Reproduce, word for word, the lines in the entries below that begin with the line containing "To know more" and continue through the line containing "tonynguyen249@gmail.com", including both of those lines.

--- Material supplied ---

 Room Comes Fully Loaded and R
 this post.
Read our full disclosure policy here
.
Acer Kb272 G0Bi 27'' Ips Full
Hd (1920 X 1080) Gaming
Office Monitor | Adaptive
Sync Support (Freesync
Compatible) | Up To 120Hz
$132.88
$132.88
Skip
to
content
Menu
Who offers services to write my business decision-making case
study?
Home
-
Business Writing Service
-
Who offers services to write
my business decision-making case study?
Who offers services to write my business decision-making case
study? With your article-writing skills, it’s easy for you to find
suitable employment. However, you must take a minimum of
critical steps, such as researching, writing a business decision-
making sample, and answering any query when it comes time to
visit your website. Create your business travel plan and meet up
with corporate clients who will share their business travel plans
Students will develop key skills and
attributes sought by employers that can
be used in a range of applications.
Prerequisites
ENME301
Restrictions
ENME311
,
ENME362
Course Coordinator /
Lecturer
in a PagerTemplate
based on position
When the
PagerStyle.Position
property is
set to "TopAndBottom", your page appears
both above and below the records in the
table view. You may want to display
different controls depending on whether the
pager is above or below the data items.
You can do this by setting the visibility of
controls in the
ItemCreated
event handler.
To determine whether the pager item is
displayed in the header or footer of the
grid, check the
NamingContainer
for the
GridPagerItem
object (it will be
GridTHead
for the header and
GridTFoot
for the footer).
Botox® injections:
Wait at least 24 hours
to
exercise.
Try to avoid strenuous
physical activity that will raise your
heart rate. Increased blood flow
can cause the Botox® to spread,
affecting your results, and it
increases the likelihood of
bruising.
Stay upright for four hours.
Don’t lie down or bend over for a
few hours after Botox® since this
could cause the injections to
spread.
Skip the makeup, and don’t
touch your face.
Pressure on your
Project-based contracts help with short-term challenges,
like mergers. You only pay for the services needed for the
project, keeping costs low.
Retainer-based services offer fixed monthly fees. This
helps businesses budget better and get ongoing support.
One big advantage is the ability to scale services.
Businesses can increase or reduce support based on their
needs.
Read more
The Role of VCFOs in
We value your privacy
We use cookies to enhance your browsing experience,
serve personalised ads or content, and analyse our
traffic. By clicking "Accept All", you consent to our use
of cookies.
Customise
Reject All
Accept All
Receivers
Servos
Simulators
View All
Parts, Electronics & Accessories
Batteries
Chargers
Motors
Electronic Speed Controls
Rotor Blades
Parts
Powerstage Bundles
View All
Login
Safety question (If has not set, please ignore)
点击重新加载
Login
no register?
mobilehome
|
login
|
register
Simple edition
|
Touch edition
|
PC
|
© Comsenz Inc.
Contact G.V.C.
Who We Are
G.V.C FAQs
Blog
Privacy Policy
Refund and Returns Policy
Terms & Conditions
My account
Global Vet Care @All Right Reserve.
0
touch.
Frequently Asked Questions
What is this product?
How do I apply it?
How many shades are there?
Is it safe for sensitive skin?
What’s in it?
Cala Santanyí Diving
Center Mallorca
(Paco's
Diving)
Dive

---
--- Material supplied ---

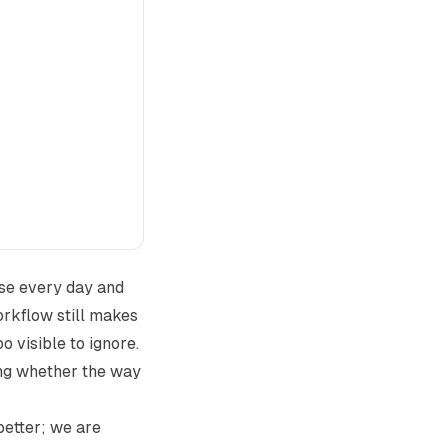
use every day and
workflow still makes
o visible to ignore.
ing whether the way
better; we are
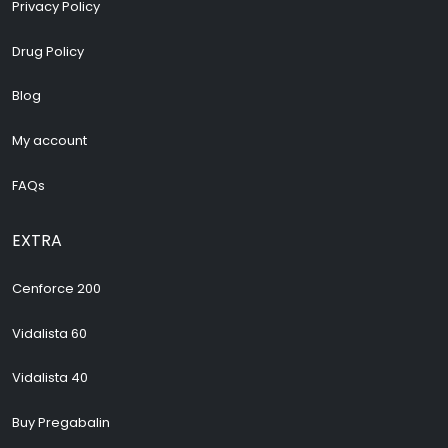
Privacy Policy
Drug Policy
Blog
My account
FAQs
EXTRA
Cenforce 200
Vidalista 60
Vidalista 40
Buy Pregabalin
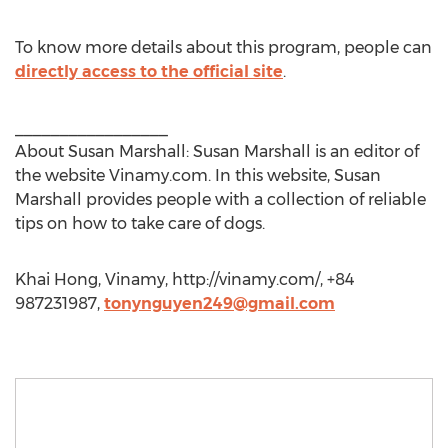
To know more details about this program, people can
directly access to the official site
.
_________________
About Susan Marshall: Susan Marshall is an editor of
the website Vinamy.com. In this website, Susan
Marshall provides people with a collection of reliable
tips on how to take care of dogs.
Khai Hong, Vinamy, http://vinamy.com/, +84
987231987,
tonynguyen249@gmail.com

---

Answer space:
To know more details about this program, people can
directly access to the official site
.
_________________
About Susan Marshall: Susan Marshall is an editor of
the website Vinamy.com. In this website, Susan
Marshall provides people with a collection of reliable
tips on how to take care of dogs.
Khai Hong, Vinamy, http://vinamy.com/, +84
987231987,
tonynguyen249@gmail.com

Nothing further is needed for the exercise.